== WHAT THE TASK REQUIRES ==
What you return should be the lines from the one with "quy mô khoảng" through the one with "Одноклассники" in the data below, reproduced exactly with both ends, and no pictures at all.

== DATASET EXCERPTS ==
· · · ·
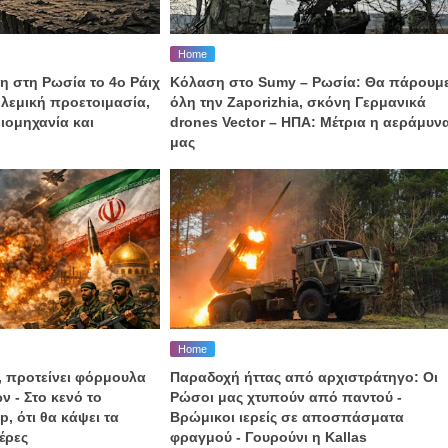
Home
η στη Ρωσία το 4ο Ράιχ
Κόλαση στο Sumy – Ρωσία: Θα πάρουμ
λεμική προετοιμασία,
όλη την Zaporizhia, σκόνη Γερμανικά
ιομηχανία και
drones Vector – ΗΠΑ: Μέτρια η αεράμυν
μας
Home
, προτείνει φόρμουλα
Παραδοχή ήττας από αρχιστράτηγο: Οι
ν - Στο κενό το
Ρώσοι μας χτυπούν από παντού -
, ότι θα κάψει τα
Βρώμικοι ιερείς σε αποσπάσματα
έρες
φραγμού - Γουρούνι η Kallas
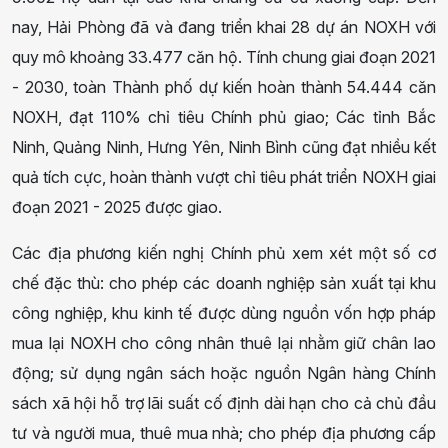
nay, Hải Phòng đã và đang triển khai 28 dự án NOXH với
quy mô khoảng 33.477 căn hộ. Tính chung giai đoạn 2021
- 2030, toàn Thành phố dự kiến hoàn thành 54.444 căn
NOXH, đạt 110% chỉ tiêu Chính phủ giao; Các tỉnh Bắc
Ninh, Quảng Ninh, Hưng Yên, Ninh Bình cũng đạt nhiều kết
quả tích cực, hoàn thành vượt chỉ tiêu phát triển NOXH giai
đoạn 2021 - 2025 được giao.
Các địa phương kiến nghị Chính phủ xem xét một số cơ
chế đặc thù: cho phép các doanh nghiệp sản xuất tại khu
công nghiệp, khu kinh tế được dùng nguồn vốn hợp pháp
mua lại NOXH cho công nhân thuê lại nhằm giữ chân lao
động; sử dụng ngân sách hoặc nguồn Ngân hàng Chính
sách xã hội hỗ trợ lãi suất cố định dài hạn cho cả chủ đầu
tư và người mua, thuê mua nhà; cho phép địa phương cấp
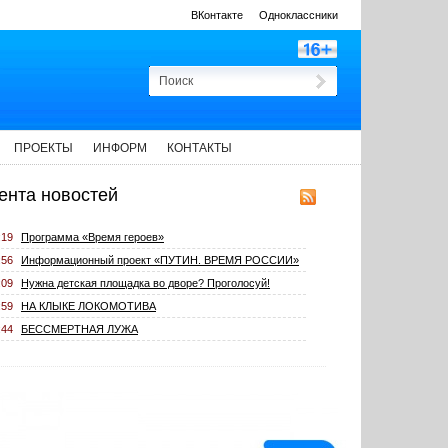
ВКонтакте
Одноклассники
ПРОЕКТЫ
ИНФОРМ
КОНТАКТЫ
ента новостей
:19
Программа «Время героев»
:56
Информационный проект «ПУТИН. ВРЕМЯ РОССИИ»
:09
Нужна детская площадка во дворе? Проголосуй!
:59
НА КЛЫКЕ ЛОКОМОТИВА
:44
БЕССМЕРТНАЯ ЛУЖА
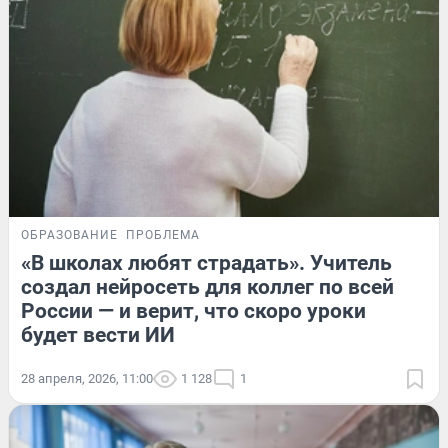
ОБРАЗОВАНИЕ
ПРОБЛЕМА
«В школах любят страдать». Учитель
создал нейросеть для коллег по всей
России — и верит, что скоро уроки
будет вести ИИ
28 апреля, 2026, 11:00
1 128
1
· · · ·
== WRITTEN RESPONSE ==
quy mô khoảng 33.477 căn hộ. Tính chung giai đoạn 2021
- 2030, toàn Thành phố dự kiến hoàn thành 54.444 căn
NOXH, đạt 110% chỉ tiêu Chính phủ giao; Các tỉnh Bắc
Ninh, Quảng Ninh, Hưng Yên, Ninh Bình cũng đạt nhiều kết
quả tích cực, hoàn thành vượt chỉ tiêu phát triển NOXH giai
đoạn 2021 - 2025 được giao.
Các địa phương kiến nghị Chính phủ xem xét một số cơ
chế đặc thù: cho phép các doanh nghiệp sản xuất tại khu
công nghiệp, khu kinh tế được dùng nguồn vốn hợp pháp
mua lại NOXH cho công nhân thuê lại nhằm giữ chân lao
động; sử dụng ngân sách hoặc nguồn Ngân hàng Chính
sách xã hội hỗ trợ lãi suất cố định dài hạn cho cả chủ đầu
tư và người mua, thuê mua nhà; cho phép địa phương cấp
ВКонтакте
Одноклассники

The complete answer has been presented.